Anti-money laundering (AML) regulations refer to regulations that protect institutions from money launderers who obtain funds illegally and show them as legitimate income. Once a money launderer has obtained funds illegally and converted them into legitimate income, there is not much to be done. Retail and commercial banks are the most vulnerable to money laundering. Financial institutions often rely on AML analytics to minimise associated risks. In this article, we discuss ways to reduce AML risk to your organisation.
Beware Of Money-laundering Techniques
Traditional money-laundering techniques have been identified and addressed, and measures taken to safeguard institutions from them, making criminals come up with new techniques for money laundering. However, the more you are aware of these, the better your chances of neutralising a money-laundering attempt. For example, a launderer could deposit illegal funds in a bank account or convert them into financial instruments.
Money laundering may involve businesses that have little paperwork. Examples of such types of business are online auction sites, currency exchange firms and art galleries. The best point to stop a money-laundering operation is before it happens. Once the launderer has claimed the funds legally, more investigative effort is required to expose it. Knowing these techniques can help safeguard your organisation.
You could use judiciary and regulatory resources to educate your team about money-laundering techniques. Police websites offer ample resources on the latest money-laundering techniques. If you run a commercial bank, educate your team on how to identify money launderers on sight.
Focus on AML Analytics
Money laundering is one of the biggest threats to financial institutions. Many countries have compiled AML compliance guidelines for companies to follow. A reliable surveillance system needs to be established to ensure compliance with such guidelines. The importance of AML analytics is increasing as AML risks rise. Advanced AML analytics can help find anomalies much faster than a human can and reduce associated risks.
Data analytics is used to find outliers in any particular dataset. In terms of finance, illegal or suspicious transactions can be identified by an AML analytics system. Other new-age technologies such as artificial intelligence and machine learning are also used to automate the AML analytics system. Once a money-laundering event is discovered, AML analytics can help employ better investigative efforts. The AML analytics system is compiled after model testing and validation. The analytics system studies a number of real-life scenarios to understand patterns and identify a money-laundering event quickly.

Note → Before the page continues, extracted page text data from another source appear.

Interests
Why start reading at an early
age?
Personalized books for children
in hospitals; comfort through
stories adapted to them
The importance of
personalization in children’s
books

Installing a reliable surveillance system within an organisation is of utmost importance. Predictive analysis can be used to identify anomalies and take safety measures. For example, a retail bank could ensure that each customer applying for a loan pass an AML risk assessment first.

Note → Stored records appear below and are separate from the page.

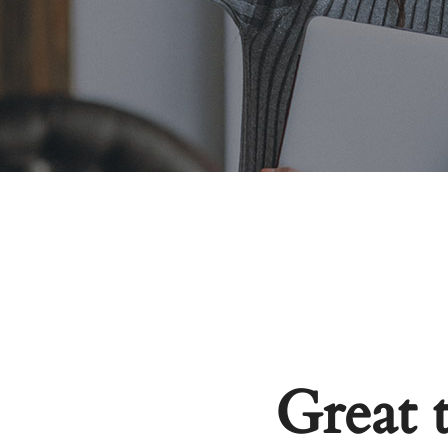
Great 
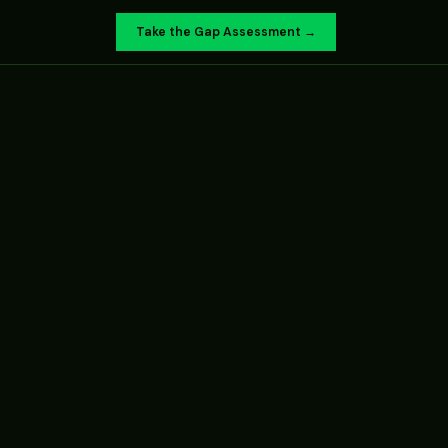
Take the Gap Assessment →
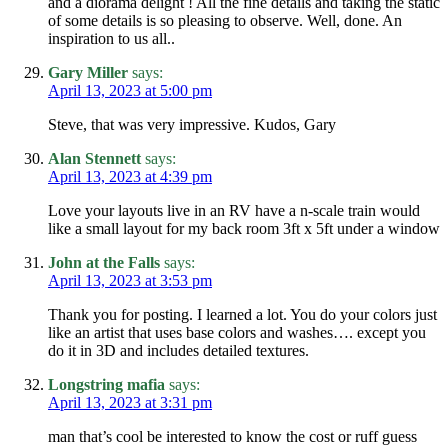
and a diorama delight ! All the fine details and taking the static
of some details is so pleasing to observe. Well, done. An
inspiration to us all..
Gary Miller
says:
April 13, 2023 at 5:00 pm
Steve, that was very impressive. Kudos, Gary
Alan Stennett
says:
April 13, 2023 at 4:39 pm
Love your layouts live in an RV have a n-scale train would
like a small layout for my back room 3ft x 5ft under a window
John at the Falls
says:
April 13, 2023 at 3:53 pm
Thank you for posting. I learned a lot. You do your colors just
like an artist that uses base colors and washes…. except you
do it in 3D and includes detailed textures.
Longstring mafia
says:
April 13, 2023 at 3:31 pm
man that’s cool be interested to know the cost or ruff guess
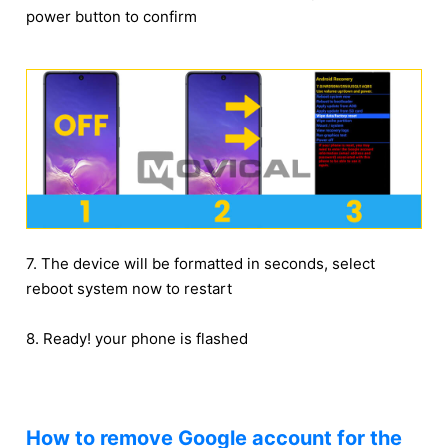
power button to confirm
7. The device will be formatted in seconds, select
reboot system now to restart
8. Ready! your phone is flashed
How to remove Google account for the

Outsource Aml Process To A Reliable Firm
Hiring experts in AML compliance and analytics would require spending on recruitment and training. Outsourcing your AML processes to a reliable third party with subject experts experienced in identifying money-laundering activity would optimise cost.
A third-party firm could help you with AML processes such as flagging transactions, documenting findings and post-transaction review. It could help you conduct due diligence or background checks to identify the authenticity of the client or customer, especially if they are depositing large sums of money in your commercial bank.